“You have no idea,” he said.
He caught on quickly. A few customers knew him from morning bread deliveries, and he chatted easily, showing no sign of the nerves I’d detected in his interview.
Back in the shop, my phone buzzed with a pair of texts. From Tariq, the line cook working for Edgar’s rival: Hot on the trail.
Just what I needed. A hot-headed rogue chef who fancied himself my detective sergeant.
The second came from Tim Peterson. Maddie had been asking for me. Could I come up to the hospital? He couldn’t be sure how long she’d be awake and alert enough to talk.
I couldn’t possibly go. But I had to.
As luck would have it, that meant Cody and I were headed in the same direction at the same time, on the same bus, me to the hospital, he to hang out with a friend on campus.
“We’re hoping to get a place together,” he said as we slipped into seats next to the back door. “Maybe next semester. I need to get away from my parents and all the fighting.”
“I’m sorry. That’s rough.” Across the aisle sat the young barista from the Montlake coffeehouse, and the three of us acknowledged each other.
“It’s all about money,” he said. “She blames him for losing his job—a guy who worked for him got in trouble with the feds and Dad had to shut down his company, even though he hadn’t done anything wrong.”
Not how I’d heard the story, but it’s gotta be hard to confess your screw-ups to your kids.
“So she went back to work, but it’s boom and bust, you know? Everybody thinks real estate agents make boatloads of money, especially since the housing market’s so hot, but half the time, they work their butts off for nothing.”
Though he wanted to get away, he clearly loved both parents and sympathized with their troubles. We were nearing my stop, but I stayed put. Better to give my new employee a sympathetic ear. “Your mom must have been pretty upset when the plans to develop condos on the corner grocery lot fell through.”
“Yeah. This other developer, a woman, pulled a fast one and tricked them all. My mom had invested most of their savings into the project and poof! Gone.”
As I looked at Cody, I noticed the barista eavesdropping.
“That’s the woman who was shot,” I said, and Cody nodded.
“I know, man, it was awful,” the barista said. “I just came back from the police station. That’s why I’m late.”

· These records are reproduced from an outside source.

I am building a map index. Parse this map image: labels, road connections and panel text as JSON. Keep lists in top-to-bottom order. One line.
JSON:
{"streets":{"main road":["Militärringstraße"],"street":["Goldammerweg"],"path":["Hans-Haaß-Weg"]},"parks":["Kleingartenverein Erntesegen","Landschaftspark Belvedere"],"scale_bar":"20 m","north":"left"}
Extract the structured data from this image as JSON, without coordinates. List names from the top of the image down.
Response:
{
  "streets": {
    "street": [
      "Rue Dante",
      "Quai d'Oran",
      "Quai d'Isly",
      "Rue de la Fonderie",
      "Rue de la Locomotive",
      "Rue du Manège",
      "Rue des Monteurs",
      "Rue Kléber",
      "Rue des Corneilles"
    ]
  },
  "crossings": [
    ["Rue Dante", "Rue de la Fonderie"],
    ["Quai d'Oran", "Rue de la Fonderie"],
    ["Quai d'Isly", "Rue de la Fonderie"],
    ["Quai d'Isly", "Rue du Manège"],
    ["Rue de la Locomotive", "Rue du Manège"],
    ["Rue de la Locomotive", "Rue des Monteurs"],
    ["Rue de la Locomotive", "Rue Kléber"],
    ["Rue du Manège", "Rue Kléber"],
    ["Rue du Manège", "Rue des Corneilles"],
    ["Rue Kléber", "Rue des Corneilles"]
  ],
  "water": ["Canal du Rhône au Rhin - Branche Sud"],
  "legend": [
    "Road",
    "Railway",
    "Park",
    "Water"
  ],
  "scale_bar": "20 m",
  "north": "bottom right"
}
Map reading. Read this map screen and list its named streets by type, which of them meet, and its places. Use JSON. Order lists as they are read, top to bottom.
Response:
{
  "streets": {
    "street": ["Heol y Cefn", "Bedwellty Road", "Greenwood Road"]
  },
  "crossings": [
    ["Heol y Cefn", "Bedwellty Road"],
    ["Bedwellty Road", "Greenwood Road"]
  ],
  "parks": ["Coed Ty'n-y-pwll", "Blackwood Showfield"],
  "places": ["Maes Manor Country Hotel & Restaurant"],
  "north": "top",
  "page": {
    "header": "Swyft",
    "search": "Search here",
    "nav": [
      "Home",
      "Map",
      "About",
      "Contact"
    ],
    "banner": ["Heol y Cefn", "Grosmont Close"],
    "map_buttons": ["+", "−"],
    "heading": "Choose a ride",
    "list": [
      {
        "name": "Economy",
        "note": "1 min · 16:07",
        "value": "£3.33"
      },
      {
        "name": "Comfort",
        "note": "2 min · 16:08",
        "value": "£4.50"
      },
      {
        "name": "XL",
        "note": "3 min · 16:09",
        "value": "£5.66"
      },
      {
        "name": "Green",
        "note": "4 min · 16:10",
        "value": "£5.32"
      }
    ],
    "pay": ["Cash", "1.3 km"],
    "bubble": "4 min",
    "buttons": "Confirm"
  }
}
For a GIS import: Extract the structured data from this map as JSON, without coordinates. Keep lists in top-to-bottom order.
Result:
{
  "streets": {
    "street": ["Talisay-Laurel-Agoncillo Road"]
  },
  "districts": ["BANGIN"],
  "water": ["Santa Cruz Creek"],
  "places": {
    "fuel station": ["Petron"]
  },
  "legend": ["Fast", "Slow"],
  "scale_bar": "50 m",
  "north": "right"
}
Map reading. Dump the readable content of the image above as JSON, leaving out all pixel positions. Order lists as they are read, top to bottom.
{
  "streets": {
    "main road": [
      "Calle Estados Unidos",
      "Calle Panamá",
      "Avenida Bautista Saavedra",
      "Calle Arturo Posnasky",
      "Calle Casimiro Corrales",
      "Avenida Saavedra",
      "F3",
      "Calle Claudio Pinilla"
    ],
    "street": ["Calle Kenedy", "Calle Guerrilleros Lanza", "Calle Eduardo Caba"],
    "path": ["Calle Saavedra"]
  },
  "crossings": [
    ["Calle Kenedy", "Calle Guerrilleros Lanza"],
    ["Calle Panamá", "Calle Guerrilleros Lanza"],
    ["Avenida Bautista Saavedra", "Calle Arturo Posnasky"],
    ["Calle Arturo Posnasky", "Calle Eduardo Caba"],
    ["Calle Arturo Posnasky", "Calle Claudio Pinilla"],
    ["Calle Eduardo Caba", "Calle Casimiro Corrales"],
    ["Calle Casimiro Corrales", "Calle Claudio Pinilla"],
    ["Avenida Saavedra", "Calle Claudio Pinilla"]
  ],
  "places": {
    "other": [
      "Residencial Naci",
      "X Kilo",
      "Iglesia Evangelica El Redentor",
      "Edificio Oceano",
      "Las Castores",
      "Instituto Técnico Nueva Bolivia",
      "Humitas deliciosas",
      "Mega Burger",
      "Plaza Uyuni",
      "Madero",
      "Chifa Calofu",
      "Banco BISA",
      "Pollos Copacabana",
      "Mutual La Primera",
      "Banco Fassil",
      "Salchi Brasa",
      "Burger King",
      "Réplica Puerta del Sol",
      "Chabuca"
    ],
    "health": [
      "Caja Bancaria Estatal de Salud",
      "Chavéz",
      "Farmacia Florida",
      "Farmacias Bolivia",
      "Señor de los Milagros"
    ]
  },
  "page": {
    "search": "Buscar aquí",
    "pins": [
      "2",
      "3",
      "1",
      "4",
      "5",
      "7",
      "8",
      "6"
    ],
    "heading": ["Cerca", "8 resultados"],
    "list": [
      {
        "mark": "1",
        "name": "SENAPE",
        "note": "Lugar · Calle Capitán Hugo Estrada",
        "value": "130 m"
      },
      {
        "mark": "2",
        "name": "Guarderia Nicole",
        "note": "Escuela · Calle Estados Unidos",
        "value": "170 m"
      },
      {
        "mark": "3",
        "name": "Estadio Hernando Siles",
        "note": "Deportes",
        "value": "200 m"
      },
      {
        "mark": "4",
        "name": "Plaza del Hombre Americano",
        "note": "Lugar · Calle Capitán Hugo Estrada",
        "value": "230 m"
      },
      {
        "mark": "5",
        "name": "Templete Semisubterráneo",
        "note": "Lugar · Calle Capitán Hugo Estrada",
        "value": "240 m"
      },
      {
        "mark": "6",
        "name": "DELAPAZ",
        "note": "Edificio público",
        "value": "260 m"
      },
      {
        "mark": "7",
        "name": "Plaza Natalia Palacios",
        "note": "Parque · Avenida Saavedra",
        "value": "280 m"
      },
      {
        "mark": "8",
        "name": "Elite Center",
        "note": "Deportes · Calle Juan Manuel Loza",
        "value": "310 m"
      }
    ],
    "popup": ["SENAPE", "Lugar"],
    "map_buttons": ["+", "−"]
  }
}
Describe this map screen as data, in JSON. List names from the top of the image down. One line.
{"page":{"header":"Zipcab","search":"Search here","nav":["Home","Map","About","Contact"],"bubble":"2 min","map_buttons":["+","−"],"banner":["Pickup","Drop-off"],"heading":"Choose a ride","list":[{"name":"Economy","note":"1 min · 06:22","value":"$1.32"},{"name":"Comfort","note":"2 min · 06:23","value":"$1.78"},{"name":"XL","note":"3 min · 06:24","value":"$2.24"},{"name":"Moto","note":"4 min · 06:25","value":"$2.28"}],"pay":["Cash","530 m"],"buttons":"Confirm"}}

“The police station?” I said.
“Yeah. Last Thursday, when it happened, we’d been swamped. Morning rush was over and I was out in the alley, wiping off tables and cleaning up. It was a pretty day—the rain didn’t start until Friday.”
“Did you see something?” I asked.
“I heard a loud noise. I thought it was somebody dropping the lid on the metal Dumpster at the end of the alley. I didn’t see anybody, so I just kept working. A couple minutes later, I saw movement.” He raised a hand and waved it alongside his face. “You know, how you know something is moving, but you can’t actually see anything? Anyway, I looked up again and that’s when I saw the guy.”
“What? You saw the shooter?”
“They think so, the cops, but all I saw was a guy in a dark rain jacket and a ball cap rushing down the alley away from me. Medium height and build—about your size,” he said to Cody, and I felt him stiffen. The barista blew out his breath and continued. “The cops had me look at a bunch of pictures, but I couldn’t identify anyone. I didn’t even know anything had happened until I heard the ambulance maybe twenty minutes later. They say she’s going to be okay, thank God.”
No wonder he’d seemed so upset when I stopped in Monday afternoon.
The bus drew into the curb at Broadway and Madison, the corner of the compact Seattle University campus. Cody stood. “Sorry for running my mouth, Pepper. This is my stop. See you next week.” Then the door opened and he bounded down the steps and out of sight.
I glanced over at the barista, who’d put in his earbuds and was staring out the window. I got off at the next stop and backtracked the few blocks to the hospital. The barista’s description of the man he saw behind the corner grocery was too vague to be useful. But to Cody, upset by his parents’ bickering, had it come too close to describing his dad? Without a job to go to, Bruce Ellingson was home during the day and could easily have been in the alley at the time Maddie was shot. And you don’t change the locks on a building you plan to tear down. Had Deanna still had keys?
The Ellingsons were grudge holders, and grudges can lead to murder. Bruce’s beef was with Patrick Halloran, Deanna’s with Maddie Petrosian. Certainly Bruce could have blamed Pat for their current troubles, and Pat’s participation in the protests against the Byrd’s Nest had benefitted Maddie, at Deanna’s expense, but not until long after his death.
I was back where I started, trying to find a connection between a dead man and a woman who could barely talk. An affair? Laurel claimed not to have suspected one until after Pat’s death. It gave her a motive to go after Maddie, but she had an alibi. Plus, if she’d tried to kill Maddie, she’d have thrown the lipstick in the trash or off her dock into Lake Union and kept her suspicions to herself.
And if she’d attempted murder on Maddie, who had killed Pat?
Near the hospital, I scanned the crowded for Smoking Man. He was an expert at blending in. I couldn’t be sure I’d recognize him.